Key eurostat functions allow to find the table_code, download the eurostat table and polish labels in the table.
Find the table code
The search_eurostat(pattern, …) function scans the directory of Eurostat tables and returns codes and descriptions of tables that match pattern.
# install.packages("eurostat")
library(eurostat)
query <- search_eurostat("road", type = "table")
query[3:100,1:2]
Download the table
The get_eurostat(id, time_format = “date”, filters = “none”, type = “code”, cache = TRUE, …) function downloads the requested table from the Eurostat bulk download facility or from The Eurostat Web Services JSON API (if filters are defined). Downloaded data is cached (if cache=TRUE). Additional arguments define how to read the time column (time_format) and if table dimensions shall be kept as codes or converted to labels (type).
dat <- get_eurostat(id = "sdg_11_40", time_format = "num")
## Table sdg_11_40 cached at C:\Users\ncloud\AppData\Local\Temp\2\RtmpmmhtcB/eurostat/sdg_11_40_num_code_TF.rds
head(dat)
Add labels
The label_eurostat(x, lang = “en”, …) gets definitions for Eurostat codes and replace them with labels in given language (“en”, “fr” or “de”).
dat <- label_eurostat(dat)
head(dat, 10)
The get_eurostat() function returns tibbles in the long format.

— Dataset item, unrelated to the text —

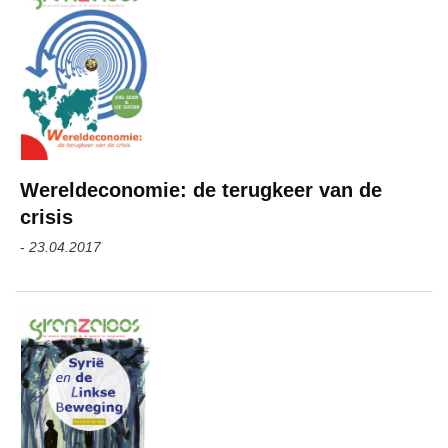
Wereldeconomie: de terugkeer van de
crisis
-
23.04.2017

Packages dplyr and tidyr are well suited to transform these objects. The ggplot2 package is well suited to plot these objects.
t1 <- get_eurostat("sdg_11_40", filters = list(geo = c("UK", "FR", "PL", "ES", "PT"), unit = c("NR")))
t1
library(ggplot2)
ggplot(t1, aes(x = time, y = values, color = geo, group = geo, shape = geo)) +
geom_point(size = 2) +
geom_line() +
theme_bw() +
labs(title="Road accidents", x = "Year", y = "Victims")
library("dplyr")
t2 <- t1 %>% filter(time == "2014-01-01")
ggplot(t2, aes(geo, values, fill=geo)) +
geom_bar(stat = "identity") + theme_bw() +
theme(legend.position = "none")+
labs(title="Road accidents in 2014", x="", y="Victims")